Security Tokens Will Completely Reshape Global Asset MarketsTaking the securitization representative start-up company Harbor as an example, McKeon analyzed some possibilities for the development of securities ghostwriting.

also,Harbor, a blockchain company that specializes in helping companies legally issue cryptocurrency tokens representing ownership of real assets such as real estate, art, company equity, and investment funds, hopes to launch the first client-side R-Token platform this summer. These tokens are ERC-20 compatible, so they can be sold on many cryptocurrency exchanges and stored in major wallets.Harbors R-Token protocol not only controls the compliance of the initial issuance, but also involves the secondary market.

also,

Security tokens need to have a trading venue, and regulated security token trading platforms are now starting to come online,Includes Open Finance, tZero, and Templum. These two aspects took shape, indicating that the first generation of infrastructure for this ecosystem is about to be in place.

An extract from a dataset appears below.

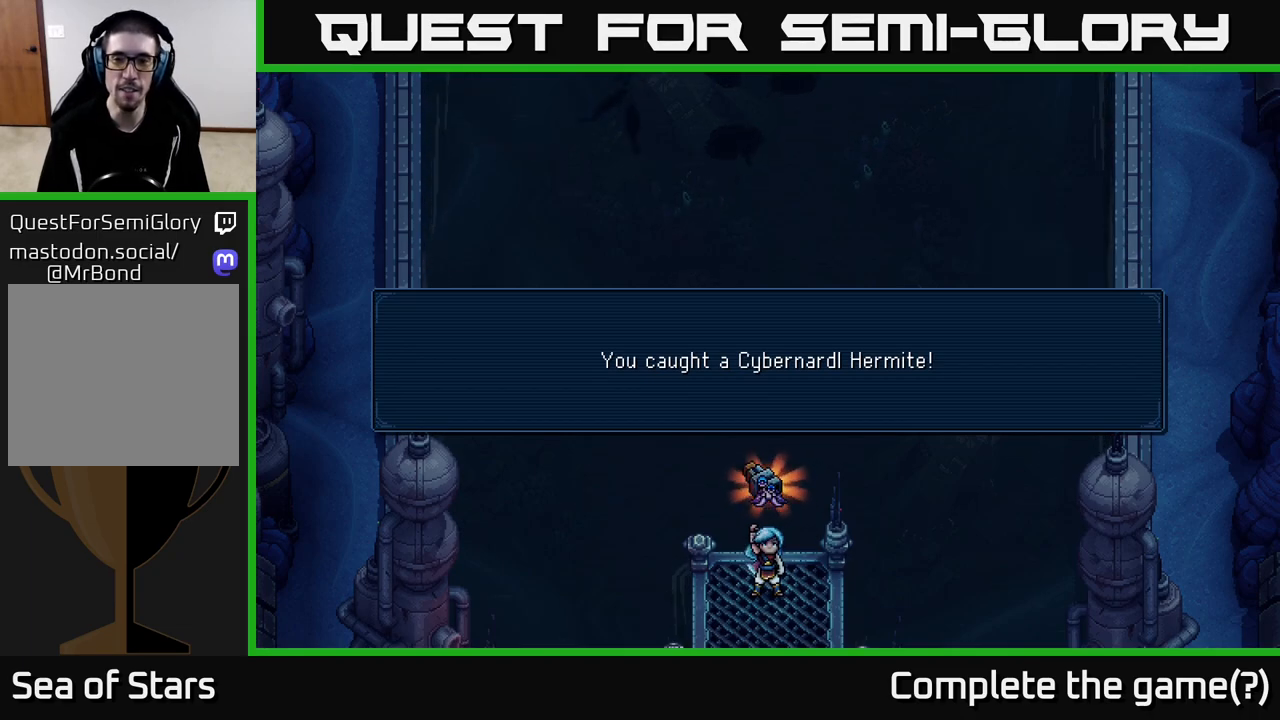
{"buttons": [], "left_stick": "center", "right_stick": "center", "events": []}
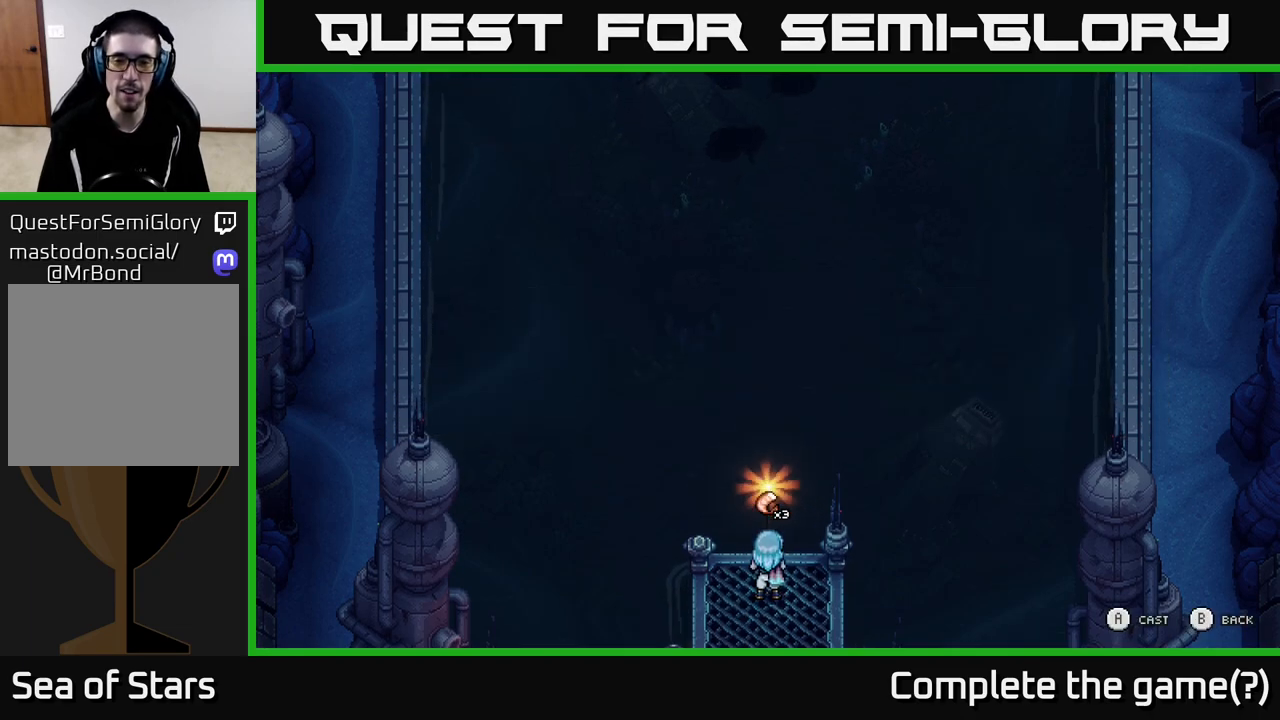
{"buttons": [], "left_stick": "down", "right_stick": "center", "events": [[100, "left_stick", "down"], [183, "B", "down"], [300, "B", "up"]]}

McKeon said the future crackdown will see more funds bypassing the traditional limited partner model and instead raising money through crowdfunding via regulated security token offerings. This will be a new development model for venture capital institutions.

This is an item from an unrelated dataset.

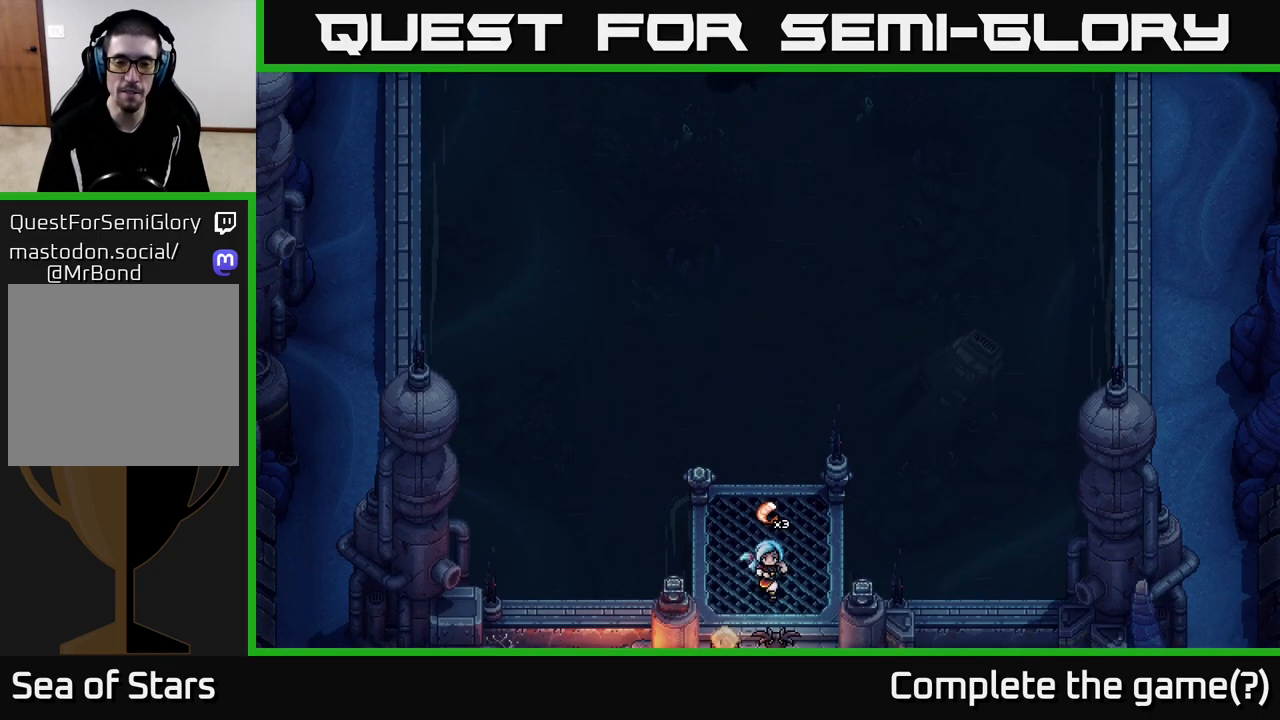
{"buttons": [], "left_stick": "down-right", "right_stick": "center", "events": [[467, "left_stick", "down-right"]]}
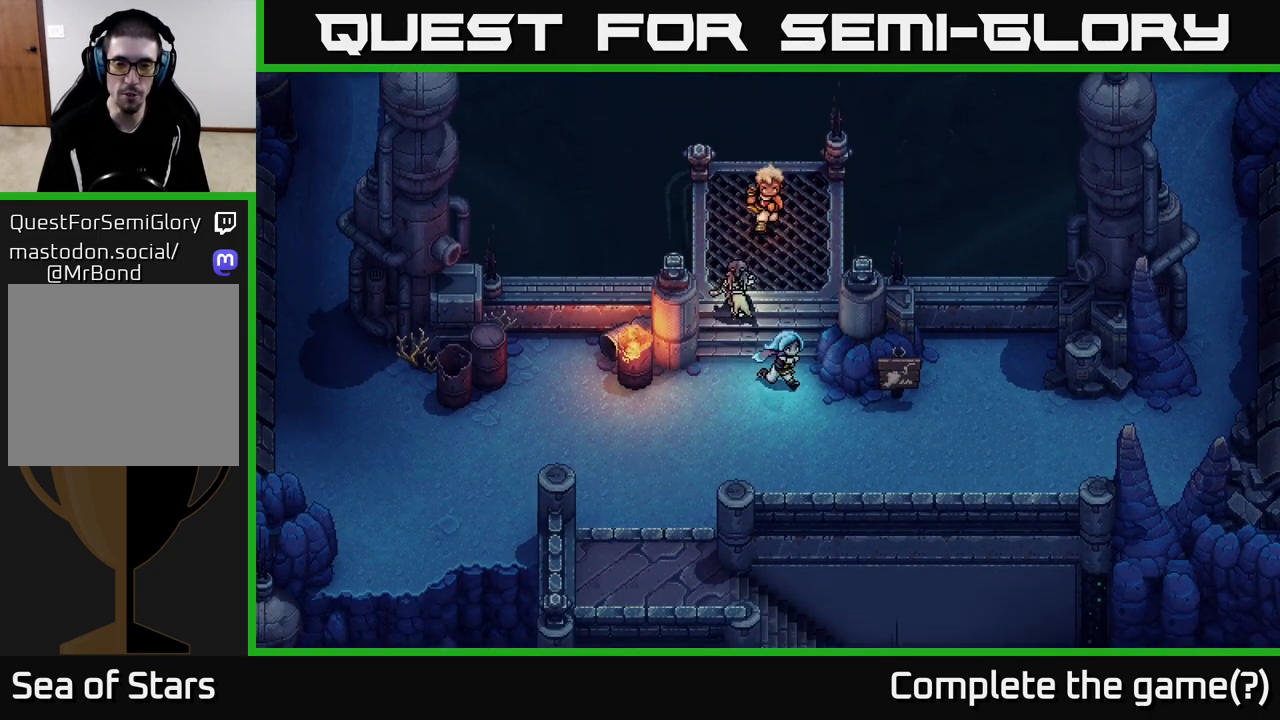
{"buttons": ["A"], "left_stick": "up", "right_stick": "center", "events": [[200, "left_stick", "right"], [467, "A", "down"], [467, "left_stick", "up"]]}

One stimulus for this “tokenized” fundraising is the concept of an “illiquidity discount,”

That is, under the same conditions, assets with higher liquidity are more expensive than assets with lower liquidity because investors demand a higher risk premium to compensate for the weakness of illiquidity.Market barriers are being removedSeeing these changes in the industry, venture capital fund managers and investors certainly have reason to have many questions. They usually have questions about the theft of cryptocurrencies, the management of shareholding structures involved in the use of security tokens, information disclosure and legality. worried.

As far as theft is concerned, in most cases,Security tokens cannot be hacked or suffer irreversible losses like bitcoin or ether.

Under U.S. federal law, tokenized securities are recognized legal securities subject to title protection. There will also be mechanisms for recovering funds, such as cancellation or reissuance.Another concern is losing control of the cap table. Some venture funds dont care and are willing to expand the investor base, for example, to all qualified investors. Other funds may want to retain some control over who can invest. Implementing an automated compliance program like Harbors might alleviate that concern, McKeon said. Someday, funds will be able to create custom whitelists, such as a list of accredited investors, or specific attributes that investors are required to possess. But there are pros and cons.

The more restrictive the whitelist, the fewer potential participants in the secondary market.For legality, the advantage of security tokens is that they are very easy to define. The previous ICO craze raised a lot of questions about the definition of a security, but if a VC fund that uses security tokens to realize tokenization does not have the problem of vague definition, it is a security itself. Therefore, any legitimate issuer will be subject to securities regulations, which in the US may opt for a different SEC exemption. There are pros and cons to each provision, but both security token exchanges and automated compliance protocols can be employed. Professor McKeon pointed out,

How can cryptocurrencies disrupt traditional venture capital?

This article is from a submission and does not represent the Daily position. If reprinted, please indicate the source.

ODAILY reminds readers to establish correct monetary and investment concepts, rationally view blockchain, and effectively improve risk awareness; We can actively report and report any illegal or criminal clues discovered to relevant departments.